SPORTSYEAR

https://mediumhappi.org/?p=8651

A few hours after Rudy Gobert was diagnosed with the coronavirus and the sports world tilted off its axis, I hatched the idea for a daily column (or ESPN segment) that would educate viewers on the modern history of sport. For a few reasons: 1) first, I felt as if I had so much to learn and that I can’t be the only one and 2) If there’s one thing ESPN and SI and The Athletic, etc., desperately need this minute, it’s content.

I reached out to a few folks. Interest in the project was not exactly animated. And you may not be, either. Twenty years ago I worked on a series of sports books for a buddy of mine, Jim Buckley. They were aimed at teens and the idea was an annotated history of the 20th century in sports. Jim let me do the year 1900-1940 and I came away gobsmacked. History is fun! And I learned a lesson we all should know by now: It’s all been done.

Yesterday at my blue-collar job a fellow inmate employee dropped a term I’d never heard: the Dunning-Kruger Effect. To define, it is “cognitive bias in which people with low ability at a task overestimate their ability. It is related to the cognitive bias of illusory superiority and comes from the inability of people to recognize their lack of ability.”

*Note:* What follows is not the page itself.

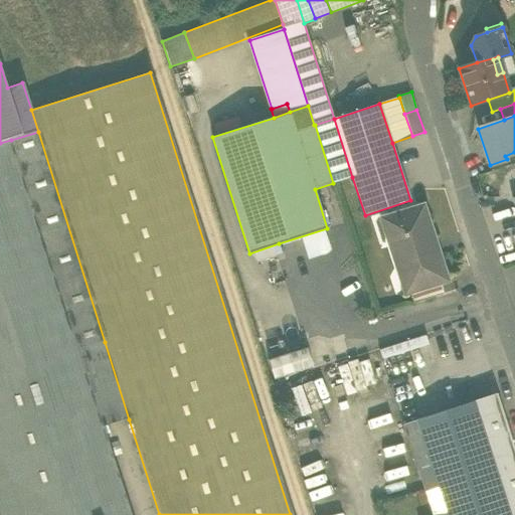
[(333,183),(352,177),(334,119),(315,125),(333,183)]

In other words, ignorance is bliss.

Ladies and gentlemen, the President of the United States!

Anyway, as my co-worker explained, the Dunning-Kruger Effect has the postulate of “the more you learn, the more you realize how little you know.” How much more you need to learn. I see a lot of Dunning-Kruger Effect happening at MAGA rallies, at Trump pressers, and also on Sports Twitter where people who cannot name more than three NBA players before Bird and Magic feel confident throwing around GOAT accolades. So I thought, Why not attack the Dunning-Kruger Effect right here, while we all have a little time?

We’ll start with the year 1869, not because that’s the first year of modern sports but because it’s the first year that sports began to matter in the USA. One thing I read while beginning my research that intrigued me: a good origin point for modern sports is 1830. Why? That’s the year the lawnmower was invented. Makes sense when you think about it.

We may begin today, may be tomorrow. We’ll see what time allows.

4 thoughts on “SPORTSYEAR

  1. Thought you might have heard of the Peter Principle? (went virile in the ‘70s): “In time, every post tends to be occupied by an employee who is incompetent to carry out its duties.” Probably the Dunning-Kruger Effect, in over-estimating one’s ability, precedes the PP.

    • The Peter Principle is about someone above putting a person in a position for which they’re unqualified (often b/c they’re tall and handsome). Where as DK is internal; it’s what you think of yourself based on a delusion of competence. Kinda like my “Big Wave Investing” post…

  2. I haven’t read much about sports the past 2 weeks but I think I saw a headline that seemed to suggest ESPN held some kind of voting for best college basketball player “of all time” & Jordan came out on top… BLASPHEMY! Those voters are IGNORANT FOOLS!

    I don’t know much about cbb pre-1971, but I believe both Wilt & Lew Alcindor (Kareem) were both more impactful in college than Jordan. & I’m sure there were others. As for after 1971 (when I started watching a lot of cbb) : Bill Walton & David Thompson, HANDS DOWN!

    • Susie B,

      I’d go with Alcindor followed closely by Walton. But Pistol Pete’s stays are rather difficult to ignore.